__Task goal__.
Your output must consist of the records printed verbatim, with the pictures excluded.

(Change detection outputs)
--------------------

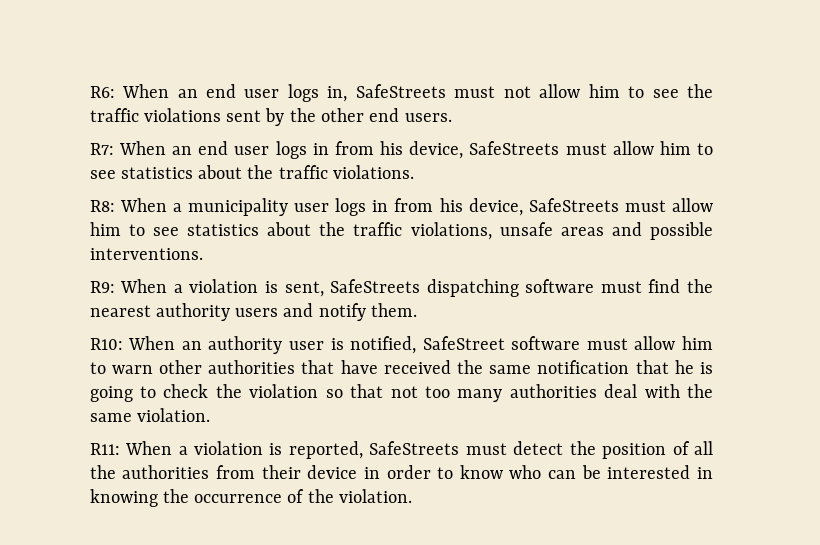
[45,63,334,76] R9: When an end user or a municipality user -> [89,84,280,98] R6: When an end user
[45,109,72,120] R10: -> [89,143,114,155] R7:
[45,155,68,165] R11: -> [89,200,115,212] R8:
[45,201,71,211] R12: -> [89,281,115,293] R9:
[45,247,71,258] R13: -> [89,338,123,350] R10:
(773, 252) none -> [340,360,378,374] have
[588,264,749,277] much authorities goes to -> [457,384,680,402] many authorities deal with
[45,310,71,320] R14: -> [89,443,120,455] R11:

--------------------

__Answer area__.
[45,63,334,76] R9: When an end user or a municipality user -> [89,84,280,98] R6: When an end user
[45,109,72,120] R10: -> [89,143,114,155] R7:
[45,155,68,165] R11: -> [89,200,115,212] R8:
[45,201,71,211] R12: -> [89,281,115,293] R9:
[45,247,71,258] R13: -> [89,338,123,350] R10:
(773, 252) none -> [340,360,378,374] have
[588,264,749,277] much authorities goes to -> [457,384,680,402] many authorities deal with
[45,310,71,320] R14: -> [89,443,120,455] R11:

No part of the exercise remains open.